It’s my fault. I knew this would happen.
This past Monday I sat on the couch and reveled in the Celtic’s complete dismantling of the Magic. Their 3-0 lead partnered with the Lakers dominant looking 2-0 over the Suns meant, in my mind, that a Lakers vs. Celtics finals was imminent. Images of Bird and Magic battling and Kurt Rambis being clothes-lined were running through my head.
Sunday night the Los Angeles crowd had thrown down the gauntlet. Chants of “We want Boston” issued the challenge. The Garden responded eagerly, as it always does. “Beat L.A.” was the response. The greatest rivalry in NBA basketball was about to be renewed.
I was in all out “Beat L.A.” mode. This is where I stumbled.
I have always jokingly (sort of) preached against jinxing your team. If your team won a playoff game with everyone in certain seats then they better be in those seats come game 2 of the series. Up 1 in the 9th with 2 outs is not the time to adjust your cap. Why mess with success?
Do these things actually affect anything? Maybe not. But are you willing to risk it? Are you willing to have the weight of a playoff collapse placed on your desire to wash your shirt? I didn’t think so.
Despite my history as the Jinx-Police – I dropped my guard. In my exuberance for the impending clash I wanted to do my part. I entered “Beat LA t-shirts” into Google, and found the simple, yet classic shirt that took over Beantown for the mid-80’s. Eighteen bucks – a steal. My decision was made.
As my cursor hovered over the “Complete Purchase” button a fleeting moment of wisdom washed over me. Did we not just witness the Boston Bruins blow a 3-0 series lead. Would it kill me to wait two days for them to close out the series and THEN order the shirt? I ran it by the family and they just chuckled – assuming I would never make such an egregious error. My mind then drifted to the way the Celtics were making Orlando look like a high school squad and my enlightenment left me. I ordered the shirt.
Then game 4 happened. With a little help from a dull C’s effort and Paul Pierce conducting the worst final possession since Naismith hung a peach basket on a wall – the Magic won the game in OT (on the Garden parquet, no less) in eerily similar fashion to Game 4 of the Flyers/Bruins series. I was troubled. Yet we had beat them twice on the road already. Surely we would close them out in game 5.
Nope.
The Green got outplayed, and outhustled in every facet of game 5. I watched in dismay as the energetic Magic ran circles around our AARP stars. I cringed as Perkins collected his seventh, playoff technical foul and was ejected (a terrible call – justly earned by Perkins consistently winsome personality and gracious spirit). A handful of Celtic concussions later and the whole team – not just Big Baby – was looking like they had spent one too many rounds in the ring with Mike Tyson. 113-92 and it wasn’t that close.
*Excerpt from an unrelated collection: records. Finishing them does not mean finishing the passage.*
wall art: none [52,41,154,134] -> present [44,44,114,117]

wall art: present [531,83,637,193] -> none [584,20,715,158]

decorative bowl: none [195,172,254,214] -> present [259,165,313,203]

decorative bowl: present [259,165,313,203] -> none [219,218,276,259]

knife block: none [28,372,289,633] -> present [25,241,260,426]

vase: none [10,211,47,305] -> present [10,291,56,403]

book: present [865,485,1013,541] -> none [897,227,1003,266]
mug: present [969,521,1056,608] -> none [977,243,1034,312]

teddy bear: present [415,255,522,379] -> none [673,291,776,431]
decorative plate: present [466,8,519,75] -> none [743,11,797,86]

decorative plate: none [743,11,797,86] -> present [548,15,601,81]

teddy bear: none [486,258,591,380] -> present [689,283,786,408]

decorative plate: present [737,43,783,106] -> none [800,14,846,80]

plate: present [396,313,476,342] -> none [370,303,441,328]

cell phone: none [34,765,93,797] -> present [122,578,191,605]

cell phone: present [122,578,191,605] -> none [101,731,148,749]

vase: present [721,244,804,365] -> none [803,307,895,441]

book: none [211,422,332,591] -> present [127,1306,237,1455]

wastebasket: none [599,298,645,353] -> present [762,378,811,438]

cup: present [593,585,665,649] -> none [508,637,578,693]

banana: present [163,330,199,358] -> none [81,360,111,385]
What about L.A.? The Lakers dropped their next two in ugly fashion. The Lakers and C’s were 0-4 since I had purchased “the shirt”. I now began envisioning my shirt arriving in the mail, as nothing more than a depressing reminder of a second playoff collapse in a month.
So, there it is. If you had told me at the beginning of the series that we would be up 3-2 with a chance to close it out at the Garden, I would have been thrilled. There is still no reason we shouldn’t punch a ticket to the Finals tonight. Yet, just a few hours before the game I am in panic mode and it’s all my fault.
If things go horribly awry tonight – I’m sorry Boston. I’m sorry.